## Exercise aim
Only the lines from the one containing "あなたに合ったお仕事探しを全力でサポートします" to the end of the records should be given again, word for word and in full.

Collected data
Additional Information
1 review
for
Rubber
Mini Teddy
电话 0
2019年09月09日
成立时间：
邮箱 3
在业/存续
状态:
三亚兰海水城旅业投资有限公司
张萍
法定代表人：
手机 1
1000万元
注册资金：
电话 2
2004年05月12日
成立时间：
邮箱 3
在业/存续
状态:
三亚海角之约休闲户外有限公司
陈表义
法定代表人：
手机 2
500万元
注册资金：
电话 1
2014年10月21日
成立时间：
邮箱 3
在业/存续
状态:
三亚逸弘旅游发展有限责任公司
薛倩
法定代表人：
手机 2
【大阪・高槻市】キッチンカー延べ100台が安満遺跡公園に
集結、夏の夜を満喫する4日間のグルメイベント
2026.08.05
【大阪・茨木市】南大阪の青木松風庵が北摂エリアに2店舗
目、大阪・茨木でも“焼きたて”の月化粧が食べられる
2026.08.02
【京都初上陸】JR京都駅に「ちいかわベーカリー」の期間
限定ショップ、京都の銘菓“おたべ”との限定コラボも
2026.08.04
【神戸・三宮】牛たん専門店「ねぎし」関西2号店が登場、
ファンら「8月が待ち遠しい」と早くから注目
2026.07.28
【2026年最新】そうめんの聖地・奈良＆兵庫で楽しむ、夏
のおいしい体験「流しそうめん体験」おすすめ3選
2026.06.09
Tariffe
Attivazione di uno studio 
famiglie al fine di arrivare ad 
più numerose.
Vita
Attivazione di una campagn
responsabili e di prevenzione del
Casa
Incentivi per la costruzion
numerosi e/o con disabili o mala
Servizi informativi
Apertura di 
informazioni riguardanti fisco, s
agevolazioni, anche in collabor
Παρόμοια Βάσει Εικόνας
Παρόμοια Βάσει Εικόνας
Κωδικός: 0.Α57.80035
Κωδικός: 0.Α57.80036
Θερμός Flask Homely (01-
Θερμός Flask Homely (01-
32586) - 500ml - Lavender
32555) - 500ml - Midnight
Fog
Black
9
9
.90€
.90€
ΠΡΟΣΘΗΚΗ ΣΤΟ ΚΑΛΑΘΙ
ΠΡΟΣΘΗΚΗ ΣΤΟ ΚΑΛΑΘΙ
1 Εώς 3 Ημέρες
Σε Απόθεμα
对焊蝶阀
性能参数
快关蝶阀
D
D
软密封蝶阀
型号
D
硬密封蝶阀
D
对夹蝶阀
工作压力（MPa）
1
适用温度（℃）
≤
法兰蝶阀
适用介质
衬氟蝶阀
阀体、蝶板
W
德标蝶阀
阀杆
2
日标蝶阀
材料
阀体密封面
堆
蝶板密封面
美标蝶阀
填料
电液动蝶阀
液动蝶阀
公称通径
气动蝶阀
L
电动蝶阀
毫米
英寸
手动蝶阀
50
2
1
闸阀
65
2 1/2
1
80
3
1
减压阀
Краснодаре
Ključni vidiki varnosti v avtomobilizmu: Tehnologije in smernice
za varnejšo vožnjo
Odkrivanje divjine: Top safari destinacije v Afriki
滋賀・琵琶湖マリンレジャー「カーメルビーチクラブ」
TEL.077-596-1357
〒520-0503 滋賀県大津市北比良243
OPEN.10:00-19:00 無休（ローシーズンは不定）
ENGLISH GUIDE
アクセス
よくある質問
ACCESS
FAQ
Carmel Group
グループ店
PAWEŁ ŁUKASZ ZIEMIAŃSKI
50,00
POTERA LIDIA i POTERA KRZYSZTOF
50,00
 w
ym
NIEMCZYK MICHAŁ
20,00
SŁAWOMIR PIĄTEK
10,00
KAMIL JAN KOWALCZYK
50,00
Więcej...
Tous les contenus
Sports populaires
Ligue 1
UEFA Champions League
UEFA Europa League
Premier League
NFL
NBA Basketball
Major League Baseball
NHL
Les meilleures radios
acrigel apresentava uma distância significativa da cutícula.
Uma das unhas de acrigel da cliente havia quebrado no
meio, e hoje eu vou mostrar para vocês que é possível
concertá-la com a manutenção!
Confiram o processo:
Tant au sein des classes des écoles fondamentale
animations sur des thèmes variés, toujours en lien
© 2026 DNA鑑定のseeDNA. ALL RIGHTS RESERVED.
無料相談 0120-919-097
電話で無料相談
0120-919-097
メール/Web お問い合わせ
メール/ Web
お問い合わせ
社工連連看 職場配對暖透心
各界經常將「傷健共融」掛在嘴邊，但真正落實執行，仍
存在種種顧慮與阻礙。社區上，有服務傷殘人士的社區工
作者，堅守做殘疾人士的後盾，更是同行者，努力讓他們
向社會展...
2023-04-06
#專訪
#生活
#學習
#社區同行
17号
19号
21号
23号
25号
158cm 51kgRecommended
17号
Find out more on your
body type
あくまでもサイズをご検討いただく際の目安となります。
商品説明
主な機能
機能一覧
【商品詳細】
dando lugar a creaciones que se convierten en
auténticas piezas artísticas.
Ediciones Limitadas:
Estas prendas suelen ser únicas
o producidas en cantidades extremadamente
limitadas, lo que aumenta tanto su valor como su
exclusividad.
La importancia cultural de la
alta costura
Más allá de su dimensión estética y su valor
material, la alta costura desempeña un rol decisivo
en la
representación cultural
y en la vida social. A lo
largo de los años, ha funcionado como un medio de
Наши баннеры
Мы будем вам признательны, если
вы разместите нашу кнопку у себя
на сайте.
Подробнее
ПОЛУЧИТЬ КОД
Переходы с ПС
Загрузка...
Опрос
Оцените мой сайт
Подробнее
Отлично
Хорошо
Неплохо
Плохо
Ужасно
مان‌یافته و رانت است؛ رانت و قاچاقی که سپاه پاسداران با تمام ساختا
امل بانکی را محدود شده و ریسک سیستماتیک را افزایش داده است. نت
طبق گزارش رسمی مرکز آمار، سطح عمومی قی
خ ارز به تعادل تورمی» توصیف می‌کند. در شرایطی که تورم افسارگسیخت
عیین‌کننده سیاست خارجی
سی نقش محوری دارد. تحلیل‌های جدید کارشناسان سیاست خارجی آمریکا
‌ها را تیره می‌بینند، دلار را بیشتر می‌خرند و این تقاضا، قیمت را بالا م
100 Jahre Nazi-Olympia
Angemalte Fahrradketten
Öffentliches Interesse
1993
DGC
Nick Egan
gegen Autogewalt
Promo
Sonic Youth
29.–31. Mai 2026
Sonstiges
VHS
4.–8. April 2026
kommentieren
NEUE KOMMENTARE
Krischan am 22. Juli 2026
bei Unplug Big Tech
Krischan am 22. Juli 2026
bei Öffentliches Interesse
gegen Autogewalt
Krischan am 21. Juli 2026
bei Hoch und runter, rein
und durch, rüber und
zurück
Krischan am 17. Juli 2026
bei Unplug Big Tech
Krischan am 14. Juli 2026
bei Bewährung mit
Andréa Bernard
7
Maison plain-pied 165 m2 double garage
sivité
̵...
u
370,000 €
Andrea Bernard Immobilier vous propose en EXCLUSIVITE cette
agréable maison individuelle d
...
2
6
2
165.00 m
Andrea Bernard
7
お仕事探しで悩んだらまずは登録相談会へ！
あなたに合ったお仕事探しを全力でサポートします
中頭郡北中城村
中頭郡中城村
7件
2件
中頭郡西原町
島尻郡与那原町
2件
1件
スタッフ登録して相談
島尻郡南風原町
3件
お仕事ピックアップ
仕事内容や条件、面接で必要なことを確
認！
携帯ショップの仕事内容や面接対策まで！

## Problem solution
あなたに合ったお仕事探しを全力でサポートします
中頭郡北中城村
中頭郡中城村
7件
2件
中頭郡西原町
島尻郡与那原町
2件
1件
スタッフ登録して相談
島尻郡南風原町
3件
お仕事ピックアップ
仕事内容や条件、面接で必要なことを確
認！
携帯ショップの仕事内容や面接対策まで！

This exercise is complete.